START Data extract

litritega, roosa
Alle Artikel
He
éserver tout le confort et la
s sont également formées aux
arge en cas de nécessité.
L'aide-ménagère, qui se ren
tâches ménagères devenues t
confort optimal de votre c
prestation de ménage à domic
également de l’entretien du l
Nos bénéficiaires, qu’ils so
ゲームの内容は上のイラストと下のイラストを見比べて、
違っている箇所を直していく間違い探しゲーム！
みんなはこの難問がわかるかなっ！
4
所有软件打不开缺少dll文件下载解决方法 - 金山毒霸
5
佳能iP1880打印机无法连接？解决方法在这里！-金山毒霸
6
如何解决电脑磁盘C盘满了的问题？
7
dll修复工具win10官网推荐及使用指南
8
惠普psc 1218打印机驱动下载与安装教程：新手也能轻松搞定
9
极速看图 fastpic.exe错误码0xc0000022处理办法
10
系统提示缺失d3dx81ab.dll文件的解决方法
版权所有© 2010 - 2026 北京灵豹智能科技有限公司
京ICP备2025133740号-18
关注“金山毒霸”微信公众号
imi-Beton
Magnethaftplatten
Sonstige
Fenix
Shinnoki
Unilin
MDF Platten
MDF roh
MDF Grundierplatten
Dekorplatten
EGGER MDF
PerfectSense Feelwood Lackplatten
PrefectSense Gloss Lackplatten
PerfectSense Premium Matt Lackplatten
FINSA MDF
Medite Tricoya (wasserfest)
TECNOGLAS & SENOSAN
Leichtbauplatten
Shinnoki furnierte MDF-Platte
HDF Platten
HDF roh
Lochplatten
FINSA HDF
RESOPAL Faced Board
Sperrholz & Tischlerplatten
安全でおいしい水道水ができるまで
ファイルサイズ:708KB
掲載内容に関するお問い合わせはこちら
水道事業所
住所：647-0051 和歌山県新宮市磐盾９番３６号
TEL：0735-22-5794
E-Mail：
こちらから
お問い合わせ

END Data extract

* [Problem to solve]: Turn every line in the rows above into a numbered list, skipping any blank lines.

* [Finished task]:
1. litritega, roosa
2. Alle Artikel
3. He
4. éserver tout le confort et la
5. s sont également formées aux
6. arge en cas de nécessité.
7. L'aide-ménagère, qui se ren
8. tâches ménagères devenues t
9. confort optimal de votre c
10. prestation de ménage à domic
11. également de l’entretien du l
12. Nos bénéficiaires, qu’ils so
13. ゲームの内容は上のイラストと下のイラストを見比べて、
14. 違っている箇所を直していく間違い探しゲーム！
15. みんなはこの難問がわかるかなっ！
16. 4
17. 所有软件打不开缺少dll文件下载解决方法 - 金山毒霸
18. 5
19. 佳能iP1880打印机无法连接？解决方法在这里！-金山毒霸
20. 6
21. 如何解决电脑磁盘C盘满了的问题？
22. 7
23. dll修复工具win10官网推荐及使用指南
24. 8
25. 惠普psc 1218打印机驱动下载与安装教程：新手也能轻松搞定
26. 9
27. 极速看图 fastpic.exe错误码0xc0000022处理办法
28. 10
29. 系统提示缺失d3dx81ab.dll文件的解决方法
30. 版权所有© 2010 - 2026 北京灵豹智能科技有限公司
31. 京ICP备2025133740号-18
32. 关注“金山毒霸”微信公众号
33. imi-Beton
34. Magnethaftplatten
35. Sonstige
36. Fenix
37. Shinnoki
38. Unilin
39. MDF Platten
40. MDF roh
41. MDF Grundierplatten
42. Dekorplatten
43. EGGER MDF
44. PerfectSense Feelwood Lackplatten
45. PrefectSense Gloss Lackplatten
46. PerfectSense Premium Matt Lackplatten
47. FINSA MDF
48. Medite Tricoya (wasserfest)
49. TECNOGLAS & SENOSAN
50. Leichtbauplatten
51. Shinnoki furnierte MDF-Platte
52. HDF Platten
53. HDF roh
54. Lochplatten
55. FINSA HDF
56. RESOPAL Faced Board
57. Sperrholz & Tischlerplatten
58. 安全でおいしい水道水ができるまで
59. ファイルサイズ:708KB
60. 掲載内容に関するお問い合わせはこちら
61. 水道事業所
62. 住所：647-0051 和歌山県新宮市磐盾９番３６号
63. TEL：0735-22-5794
64. E-Mail：
65. こちらから
66. お問い合わせ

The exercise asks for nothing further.